Task inputs:
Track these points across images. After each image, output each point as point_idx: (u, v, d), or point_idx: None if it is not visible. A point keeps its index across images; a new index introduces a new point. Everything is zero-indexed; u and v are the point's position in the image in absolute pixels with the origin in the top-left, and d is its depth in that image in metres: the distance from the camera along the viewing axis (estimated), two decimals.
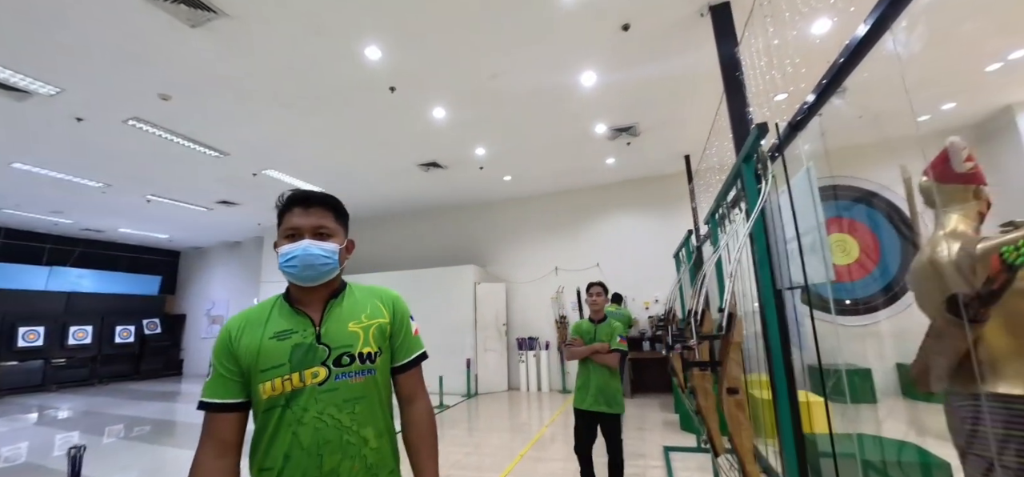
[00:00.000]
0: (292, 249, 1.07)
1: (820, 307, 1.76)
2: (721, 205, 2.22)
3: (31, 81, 4.27)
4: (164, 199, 8.15)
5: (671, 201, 7.74)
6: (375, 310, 1.15)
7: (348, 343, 1.07)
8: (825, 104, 1.67)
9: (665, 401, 6.64)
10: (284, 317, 1.09)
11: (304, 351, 1.04)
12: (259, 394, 1.01)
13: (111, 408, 7.75)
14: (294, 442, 0.99)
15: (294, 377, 1.01)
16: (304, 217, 1.10)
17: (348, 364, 1.05)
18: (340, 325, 1.09)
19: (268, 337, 1.04)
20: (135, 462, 4.67)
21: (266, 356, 1.02)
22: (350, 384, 1.05)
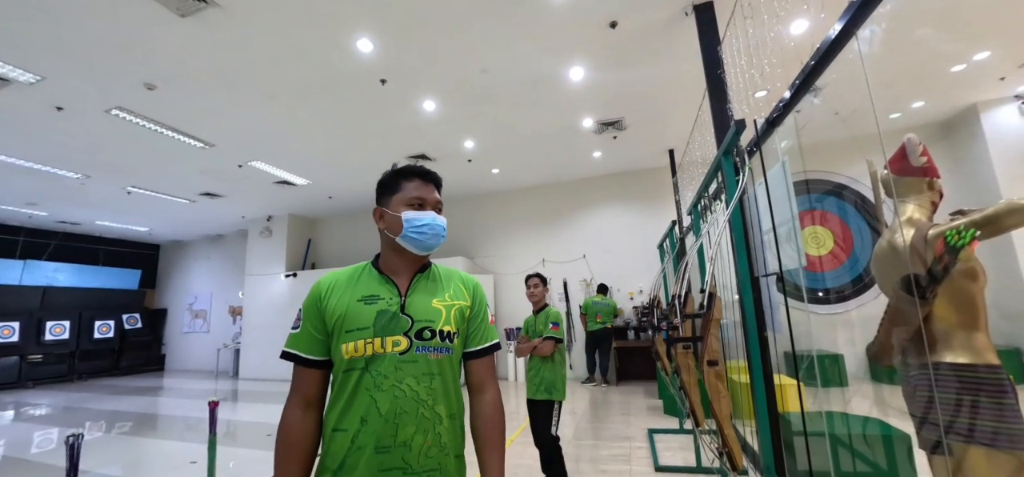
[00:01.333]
0: (422, 217, 1.12)
1: (794, 296, 1.90)
2: (703, 197, 2.35)
3: (10, 69, 4.17)
4: (145, 191, 8.00)
5: (656, 194, 7.93)
6: (458, 292, 1.18)
7: (430, 318, 1.09)
8: (800, 101, 1.81)
9: (650, 388, 6.85)
10: (373, 282, 1.12)
11: (388, 318, 1.06)
12: (340, 353, 1.04)
13: (91, 403, 7.63)
14: (372, 407, 1.01)
15: (376, 342, 1.03)
16: (427, 190, 1.15)
17: (429, 339, 1.07)
18: (425, 299, 1.12)
19: (356, 299, 1.08)
20: (118, 456, 4.65)
21: (352, 317, 1.05)
22: (429, 358, 1.06)
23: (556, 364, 2.93)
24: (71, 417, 6.58)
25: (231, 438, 5.02)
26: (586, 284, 8.14)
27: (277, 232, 10.17)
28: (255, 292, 10.04)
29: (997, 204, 1.28)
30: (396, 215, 1.12)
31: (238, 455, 4.39)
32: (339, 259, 10.29)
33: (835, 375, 5.32)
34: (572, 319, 8.14)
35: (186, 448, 4.80)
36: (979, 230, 1.26)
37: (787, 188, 1.99)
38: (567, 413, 5.63)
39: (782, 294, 1.74)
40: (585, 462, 3.84)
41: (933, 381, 1.41)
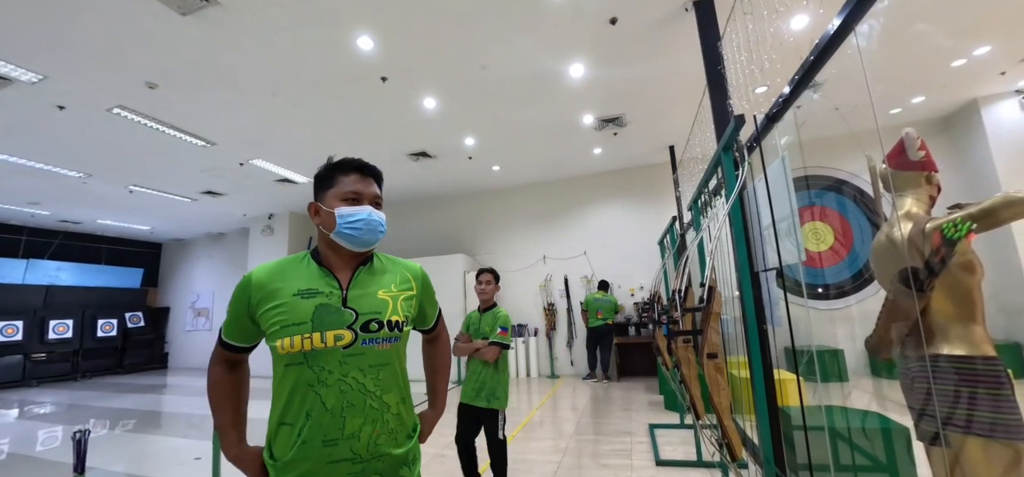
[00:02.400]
0: (356, 212, 1.10)
1: (794, 291, 1.92)
2: (703, 192, 2.37)
3: (12, 68, 4.19)
4: (147, 189, 8.02)
5: (656, 191, 7.94)
6: (404, 281, 1.18)
7: (377, 310, 1.08)
8: (799, 97, 1.82)
9: (650, 383, 6.87)
10: (312, 275, 1.09)
11: (329, 313, 1.04)
12: (275, 348, 1.02)
13: (95, 401, 7.67)
14: (316, 401, 1.00)
15: (315, 337, 1.01)
16: (364, 184, 1.15)
17: (376, 330, 1.06)
18: (369, 292, 1.11)
19: (292, 293, 1.05)
20: (123, 453, 4.68)
21: (287, 312, 1.03)
22: (376, 350, 1.06)
23: (499, 371, 2.73)
24: (76, 415, 6.62)
25: None
26: (587, 280, 8.16)
27: (279, 230, 10.20)
28: None
29: (994, 197, 1.30)
30: (330, 211, 1.10)
31: None
32: None
33: (835, 370, 5.35)
34: (573, 315, 8.16)
35: (190, 445, 4.84)
36: (976, 223, 1.27)
37: (787, 183, 2.00)
38: (569, 409, 5.65)
39: (782, 289, 1.75)
40: (586, 457, 3.86)
41: (931, 373, 1.43)
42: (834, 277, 5.66)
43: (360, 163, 1.16)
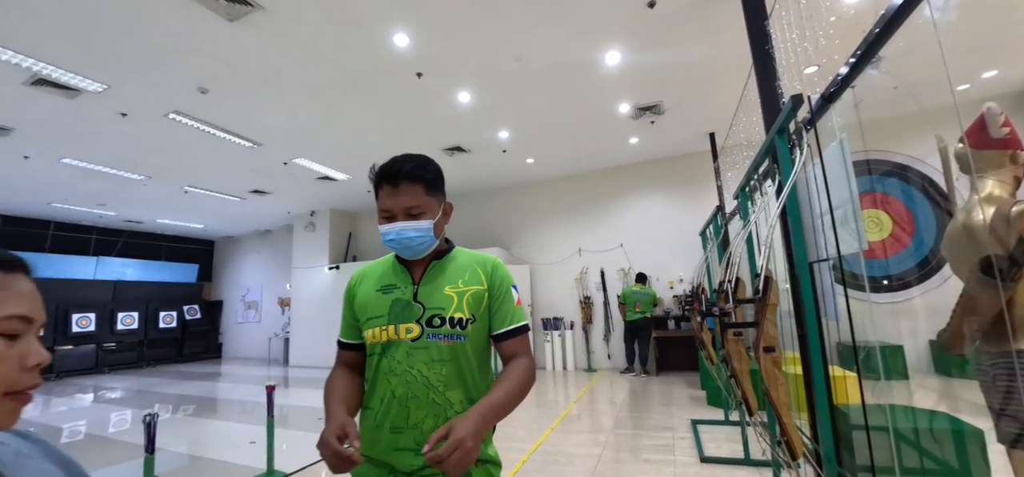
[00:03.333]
0: (388, 230, 1.11)
1: (851, 283, 1.80)
2: (751, 179, 2.26)
3: (81, 79, 4.52)
4: (200, 190, 8.51)
5: (695, 180, 7.68)
6: (473, 276, 1.15)
7: (441, 305, 1.10)
8: (859, 75, 1.70)
9: (691, 378, 6.69)
10: (392, 273, 1.17)
11: (402, 306, 1.11)
12: (366, 339, 1.14)
13: (159, 388, 8.25)
14: (388, 390, 1.07)
15: (391, 329, 1.09)
16: (394, 198, 1.10)
17: (438, 326, 1.08)
18: (436, 287, 1.13)
19: (376, 289, 1.15)
20: (185, 435, 5.01)
21: (372, 306, 1.13)
22: (439, 345, 1.08)
23: None
24: (143, 399, 7.14)
25: (283, 421, 5.30)
26: (624, 273, 8.02)
27: (320, 226, 10.57)
28: (301, 284, 10.51)
29: None
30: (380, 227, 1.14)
31: (290, 437, 4.63)
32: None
33: (895, 367, 5.02)
34: (610, 308, 8.05)
35: (245, 429, 5.12)
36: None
37: (845, 168, 1.88)
38: (606, 403, 5.59)
39: (841, 283, 1.65)
40: (625, 451, 3.81)
41: (1016, 370, 1.31)
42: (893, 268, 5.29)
43: (390, 171, 1.12)
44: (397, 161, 1.13)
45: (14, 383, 0.50)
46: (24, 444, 0.55)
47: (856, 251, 1.78)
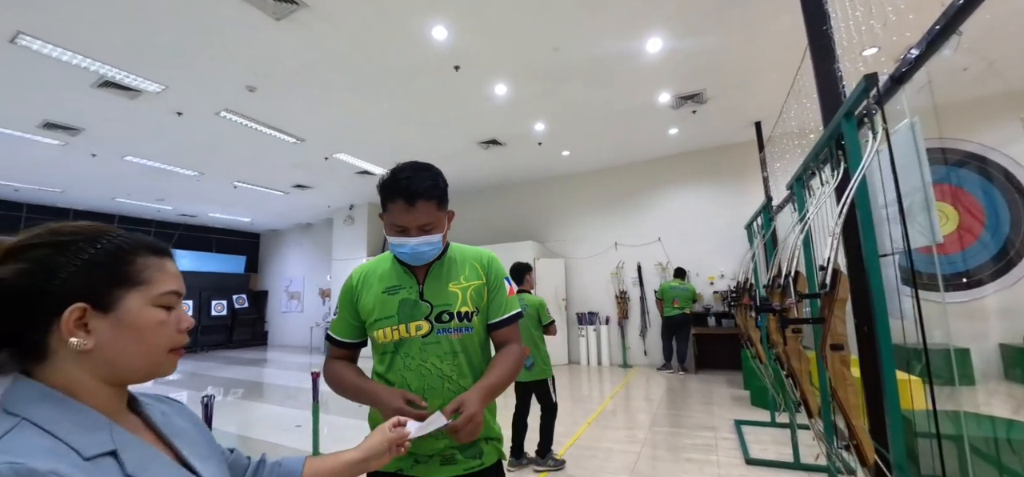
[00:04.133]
0: (402, 244, 1.15)
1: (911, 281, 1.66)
2: (809, 167, 2.12)
3: (141, 80, 4.79)
4: (248, 185, 8.91)
5: (739, 172, 7.37)
6: (473, 272, 1.24)
7: (448, 302, 1.17)
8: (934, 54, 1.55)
9: (732, 377, 6.46)
10: (394, 273, 1.21)
11: (410, 306, 1.16)
12: (375, 338, 1.19)
13: (212, 371, 8.75)
14: (404, 384, 1.13)
15: (401, 328, 1.15)
16: (409, 215, 1.11)
17: (448, 321, 1.16)
18: (441, 285, 1.19)
19: (381, 291, 1.19)
20: (236, 417, 5.28)
21: (380, 308, 1.17)
22: (450, 339, 1.16)
23: None
24: (198, 382, 7.59)
25: (325, 407, 5.49)
26: (662, 268, 7.82)
27: (359, 219, 10.87)
28: (341, 276, 10.85)
29: None
30: (387, 234, 1.18)
31: (331, 422, 4.80)
32: None
33: (962, 372, 4.66)
34: (647, 303, 7.88)
35: (291, 413, 5.35)
36: None
37: (917, 154, 1.73)
38: (643, 399, 5.48)
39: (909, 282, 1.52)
40: (663, 449, 3.72)
41: None
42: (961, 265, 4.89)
43: (406, 188, 1.11)
44: (411, 178, 1.12)
45: (174, 342, 0.65)
46: (165, 405, 0.72)
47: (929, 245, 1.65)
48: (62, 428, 0.53)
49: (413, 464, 1.13)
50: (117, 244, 0.62)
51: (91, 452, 0.53)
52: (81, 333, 0.57)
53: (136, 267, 0.62)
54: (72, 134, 6.11)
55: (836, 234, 1.20)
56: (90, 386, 0.58)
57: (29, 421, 0.52)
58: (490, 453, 1.18)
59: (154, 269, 0.64)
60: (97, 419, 0.57)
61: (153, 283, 0.63)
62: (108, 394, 0.60)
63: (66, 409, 0.55)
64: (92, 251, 0.60)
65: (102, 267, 0.60)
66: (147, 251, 0.64)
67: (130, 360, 0.61)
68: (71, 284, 0.57)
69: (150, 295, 0.62)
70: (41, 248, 0.58)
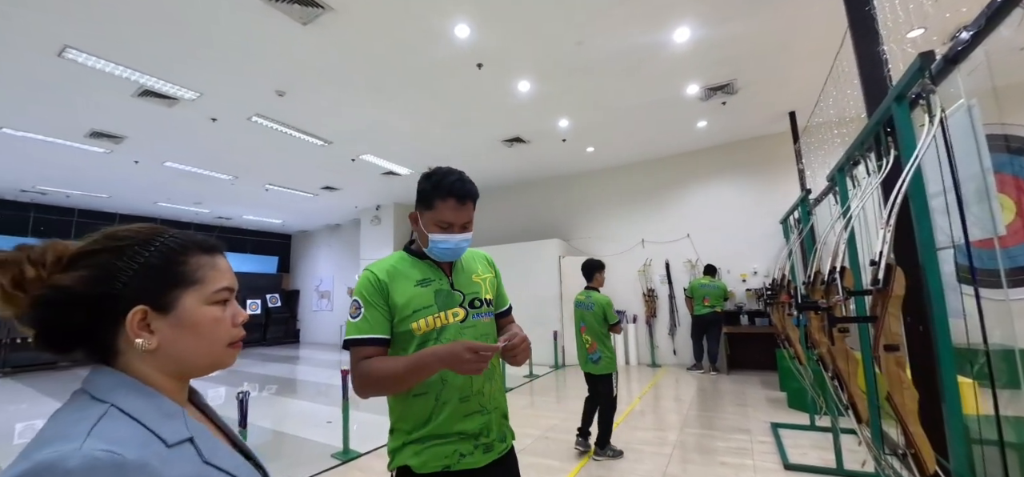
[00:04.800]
0: (447, 240, 1.24)
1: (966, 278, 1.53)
2: (853, 156, 2.00)
3: (177, 88, 4.98)
4: (279, 187, 9.17)
5: (771, 164, 7.10)
6: (485, 267, 1.41)
7: (476, 291, 1.32)
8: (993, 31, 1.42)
9: (766, 378, 6.23)
10: (419, 268, 1.28)
11: (445, 296, 1.26)
12: (412, 330, 1.20)
13: (247, 368, 9.04)
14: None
15: (441, 316, 1.23)
16: (458, 213, 1.23)
17: (479, 307, 1.30)
18: (466, 277, 1.33)
19: (415, 285, 1.24)
20: (270, 412, 5.43)
21: (417, 299, 1.22)
22: (482, 322, 1.30)
23: None
24: (234, 378, 7.86)
25: (355, 403, 5.59)
26: (691, 265, 7.61)
27: (385, 220, 11.04)
28: None
29: None
30: (425, 232, 1.25)
31: (360, 419, 4.86)
32: None
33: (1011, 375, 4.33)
34: (676, 302, 7.69)
35: (322, 409, 5.47)
36: None
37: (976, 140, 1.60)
38: (672, 400, 5.35)
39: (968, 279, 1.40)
40: (694, 452, 3.60)
41: None
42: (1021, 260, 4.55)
43: (459, 189, 1.23)
44: (461, 180, 1.25)
45: (232, 336, 0.68)
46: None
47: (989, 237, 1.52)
48: (147, 417, 0.57)
49: (459, 458, 1.19)
50: (170, 245, 0.64)
51: (173, 440, 0.57)
52: (145, 334, 0.60)
53: (190, 267, 0.65)
54: (116, 142, 6.42)
55: (889, 226, 1.10)
56: (157, 380, 0.62)
57: (117, 408, 0.56)
58: (510, 439, 1.33)
59: (207, 267, 0.66)
60: (173, 408, 0.61)
61: (207, 281, 0.66)
62: (174, 386, 0.64)
63: (148, 397, 0.59)
64: (147, 254, 0.62)
65: (158, 269, 0.62)
66: (199, 250, 0.67)
67: (192, 356, 0.64)
68: (131, 288, 0.60)
69: (205, 293, 0.65)
70: (100, 254, 0.60)
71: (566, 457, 3.59)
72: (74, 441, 0.50)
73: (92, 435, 0.51)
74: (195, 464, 0.58)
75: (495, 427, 1.25)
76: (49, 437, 0.51)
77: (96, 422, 0.53)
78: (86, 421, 0.53)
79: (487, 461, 1.22)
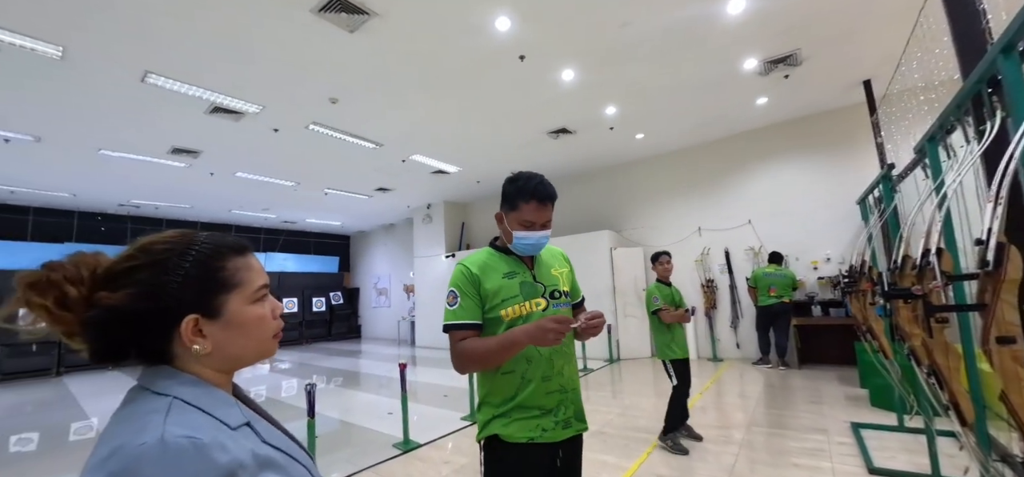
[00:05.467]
0: (528, 237, 1.39)
1: None
2: (948, 122, 1.75)
3: (243, 103, 5.34)
4: (337, 191, 9.64)
5: (843, 140, 6.49)
6: (561, 262, 1.55)
7: (555, 283, 1.47)
8: None
9: (844, 373, 5.74)
10: (505, 262, 1.44)
11: (529, 287, 1.40)
12: (500, 316, 1.35)
13: (314, 362, 9.63)
14: (534, 350, 1.33)
15: (526, 304, 1.37)
16: (540, 214, 1.37)
17: (558, 297, 1.45)
18: (546, 271, 1.48)
19: (502, 276, 1.40)
20: (336, 403, 5.73)
21: (505, 290, 1.37)
22: (560, 311, 1.44)
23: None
24: (303, 371, 8.40)
25: (413, 396, 5.78)
26: (754, 253, 7.14)
27: (436, 218, 11.30)
28: (423, 272, 11.37)
29: None
30: (509, 230, 1.40)
31: (419, 411, 5.02)
32: (489, 238, 10.94)
33: None
34: (737, 292, 7.26)
35: (384, 401, 5.70)
36: None
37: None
38: (736, 397, 5.06)
39: None
40: (763, 451, 3.37)
41: None
42: None
43: (540, 191, 1.37)
44: (542, 183, 1.39)
45: (275, 328, 0.72)
46: None
47: None
48: (208, 405, 0.60)
49: (542, 432, 1.32)
50: (206, 252, 0.67)
51: (235, 423, 0.61)
52: (199, 339, 0.63)
53: (228, 271, 0.67)
54: (193, 156, 7.02)
55: (1000, 200, 0.94)
56: (209, 375, 0.66)
57: (180, 399, 0.59)
58: (585, 421, 1.44)
59: (243, 269, 0.69)
60: (227, 397, 0.65)
61: (247, 283, 0.68)
62: (224, 380, 0.69)
63: (204, 389, 0.63)
64: (187, 265, 0.64)
65: (201, 279, 0.65)
66: (233, 253, 0.69)
67: (242, 352, 0.68)
68: (179, 300, 0.62)
69: (247, 294, 0.68)
70: (141, 270, 0.62)
71: (623, 453, 3.49)
72: (153, 431, 0.52)
73: (168, 423, 0.54)
74: (257, 444, 0.61)
75: (572, 406, 1.39)
76: (125, 431, 0.54)
77: (167, 413, 0.56)
78: (157, 413, 0.56)
79: (565, 436, 1.35)
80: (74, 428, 5.05)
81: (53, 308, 0.58)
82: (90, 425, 5.12)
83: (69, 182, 8.18)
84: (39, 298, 0.58)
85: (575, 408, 1.40)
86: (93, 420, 5.33)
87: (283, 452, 0.65)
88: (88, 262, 0.62)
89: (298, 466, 0.66)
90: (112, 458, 0.50)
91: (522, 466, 1.31)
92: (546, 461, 1.33)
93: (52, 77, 4.51)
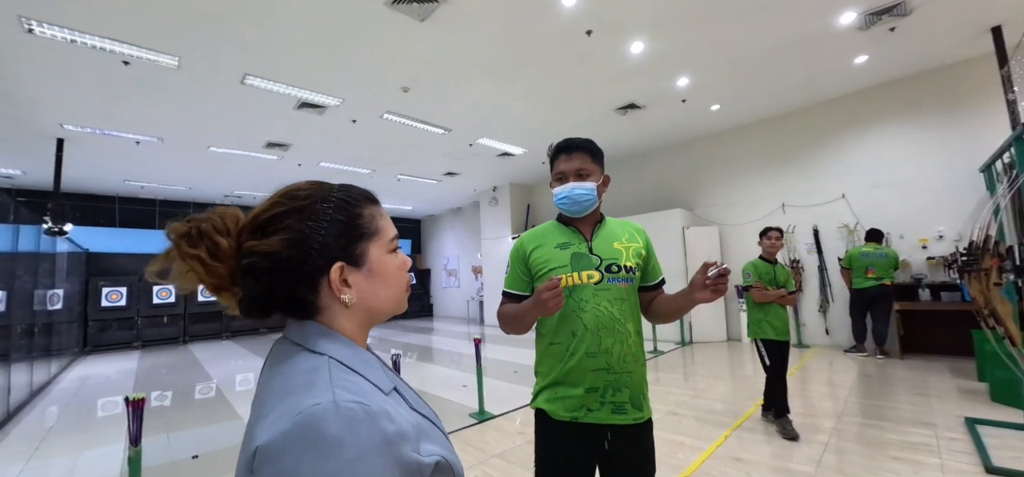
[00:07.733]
0: (561, 191, 1.40)
1: None
2: None
3: (325, 97, 5.76)
4: (409, 177, 10.11)
5: (961, 99, 5.66)
6: (632, 237, 1.45)
7: (615, 256, 1.37)
8: None
9: (958, 364, 5.11)
10: (562, 233, 1.43)
11: (582, 258, 1.36)
12: None
13: (396, 337, 10.31)
14: (580, 323, 1.31)
15: (575, 275, 1.34)
16: (567, 163, 1.39)
17: (616, 272, 1.35)
18: (607, 243, 1.40)
19: (554, 246, 1.40)
20: (414, 375, 6.12)
21: (554, 260, 1.37)
22: (618, 287, 1.34)
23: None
24: (386, 344, 9.05)
25: (484, 371, 6.01)
26: (848, 230, 6.50)
27: (502, 200, 11.48)
28: (490, 253, 11.66)
29: None
30: (552, 188, 1.43)
31: (492, 385, 5.22)
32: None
33: None
34: (827, 274, 6.67)
35: (458, 375, 6.00)
36: None
37: None
38: (825, 385, 4.71)
39: None
40: (857, 443, 3.12)
41: None
42: None
43: (565, 143, 1.42)
44: (568, 137, 1.44)
45: (408, 282, 0.72)
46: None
47: None
48: (361, 366, 0.58)
49: (586, 412, 1.28)
50: (345, 198, 0.65)
51: (387, 388, 0.58)
52: (347, 289, 0.62)
53: (366, 219, 0.66)
54: (284, 150, 7.70)
55: None
56: (352, 331, 0.64)
57: (335, 359, 0.57)
58: (647, 409, 1.34)
59: (379, 217, 0.68)
60: (374, 359, 0.63)
61: (383, 231, 0.67)
62: (363, 336, 0.66)
63: (353, 350, 0.60)
64: (331, 210, 0.63)
65: (344, 225, 0.63)
66: (367, 201, 0.68)
67: (382, 304, 0.66)
68: (325, 244, 0.61)
69: (384, 243, 0.67)
70: (289, 215, 0.61)
71: (696, 435, 3.41)
72: (324, 393, 0.50)
73: (335, 386, 0.51)
74: (407, 411, 0.58)
75: (627, 390, 1.29)
76: (294, 389, 0.52)
77: (329, 374, 0.53)
78: (320, 372, 0.53)
79: (617, 421, 1.28)
80: (198, 388, 5.88)
81: (206, 259, 0.58)
82: (210, 386, 5.92)
83: (185, 177, 9.36)
84: (192, 249, 0.58)
85: (630, 393, 1.29)
86: (213, 381, 6.16)
87: (427, 419, 0.62)
88: (230, 215, 0.62)
89: (438, 431, 0.63)
90: (286, 421, 0.48)
91: (566, 445, 1.29)
92: (592, 442, 1.28)
93: (170, 84, 5.16)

What is being asked: Copy word for word only the lines above from the one with "5: (671, 201, 7.74)" through the one with "36: (979, 230, 1.26)". Leave pictures out.

Answer area:
5: (671, 201, 7.74)
6: (375, 310, 1.15)
7: (348, 343, 1.07)
8: (825, 104, 1.67)
9: (665, 401, 6.64)
10: (284, 317, 1.09)
11: (304, 351, 1.04)
12: (259, 394, 1.01)
13: (111, 408, 7.75)
14: (294, 442, 0.99)
15: (294, 377, 1.01)
16: (304, 217, 1.10)
17: (348, 364, 1.05)
18: (340, 325, 1.09)
19: (268, 337, 1.04)
20: (135, 462, 4.67)
21: (266, 356, 1.02)
22: (350, 384, 1.05)
[00:01.333]
0: (422, 217, 1.12)
1: (794, 296, 1.90)
2: (703, 197, 2.35)
3: (10, 69, 4.17)
4: (145, 191, 8.00)
5: (656, 194, 7.93)
6: (458, 292, 1.18)
7: (430, 318, 1.09)
8: (800, 101, 1.81)
9: (650, 388, 6.85)
10: (373, 282, 1.12)
11: (388, 318, 1.06)
12: (340, 353, 1.04)
13: (91, 403, 7.63)
14: (372, 407, 1.01)
15: (376, 342, 1.03)
16: (427, 190, 1.15)
17: (429, 339, 1.07)
18: (425, 299, 1.12)
19: (356, 299, 1.08)
20: (118, 456, 4.65)
21: (352, 317, 1.05)
22: (429, 358, 1.06)
23: (556, 364, 2.93)
24: (71, 417, 6.58)
25: (231, 438, 5.02)
26: (586, 284, 8.14)
27: (277, 232, 10.17)
28: (255, 292, 10.04)
29: (997, 204, 1.28)
30: (396, 215, 1.12)
31: (238, 455, 4.39)
32: (339, 259, 10.29)
33: (835, 375, 5.32)
34: (572, 319, 8.14)
35: (186, 448, 4.80)
36: (979, 230, 1.26)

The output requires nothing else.